* _The problem_:
Find the word "demo" in the data, then copy each line where it is found.

━━━━━━━━━━━━━━━━━━━━━━━━━━━━━━

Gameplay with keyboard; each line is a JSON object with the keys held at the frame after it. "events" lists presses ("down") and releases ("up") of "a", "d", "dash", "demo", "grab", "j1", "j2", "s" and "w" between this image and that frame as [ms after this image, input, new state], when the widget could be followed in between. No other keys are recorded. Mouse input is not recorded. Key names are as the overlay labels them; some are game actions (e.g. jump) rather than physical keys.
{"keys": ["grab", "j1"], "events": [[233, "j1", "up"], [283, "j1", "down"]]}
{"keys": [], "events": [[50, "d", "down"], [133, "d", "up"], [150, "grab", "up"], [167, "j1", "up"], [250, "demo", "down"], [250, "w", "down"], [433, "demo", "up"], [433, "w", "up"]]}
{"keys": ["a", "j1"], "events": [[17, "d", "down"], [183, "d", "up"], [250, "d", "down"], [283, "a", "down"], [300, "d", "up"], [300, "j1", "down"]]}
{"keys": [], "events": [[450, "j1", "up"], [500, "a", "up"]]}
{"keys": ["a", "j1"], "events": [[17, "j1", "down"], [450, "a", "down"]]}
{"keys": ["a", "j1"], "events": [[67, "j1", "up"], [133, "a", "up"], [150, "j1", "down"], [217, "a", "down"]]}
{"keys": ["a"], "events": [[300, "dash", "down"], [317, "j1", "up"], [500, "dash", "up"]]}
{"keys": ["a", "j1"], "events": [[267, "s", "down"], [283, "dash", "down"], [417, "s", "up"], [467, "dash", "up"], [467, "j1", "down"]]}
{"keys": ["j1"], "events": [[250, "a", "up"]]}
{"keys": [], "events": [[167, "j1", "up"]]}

━━━━━━━━━━━━━━━━━━━━━━━━━━━━━━

* _Answer for the task_:
Gameplay with keyboard; each line is a JSON object with the keys held at the frame after it. "events" lists presses ("down") and releases ("up") of "a", "d", "dash", "demo", "grab", "j1", "j2", "s" and "w" between this image and that frame as [ms after this image, input, new state], when the widget could be followed in between. No other keys are recorded. Mouse input is not recorded. Key names are as the overlay labels them; some are game actions (e.g. jump) rather than physical keys.
{"keys": [], "events": [[50, "d", "down"], [133, "d", "up"], [150, "grab", "up"], [167, "j1", "up"], [250, "demo", "down"], [250, "w", "down"], [433, "demo", "up"], [433, "w", "up"]]}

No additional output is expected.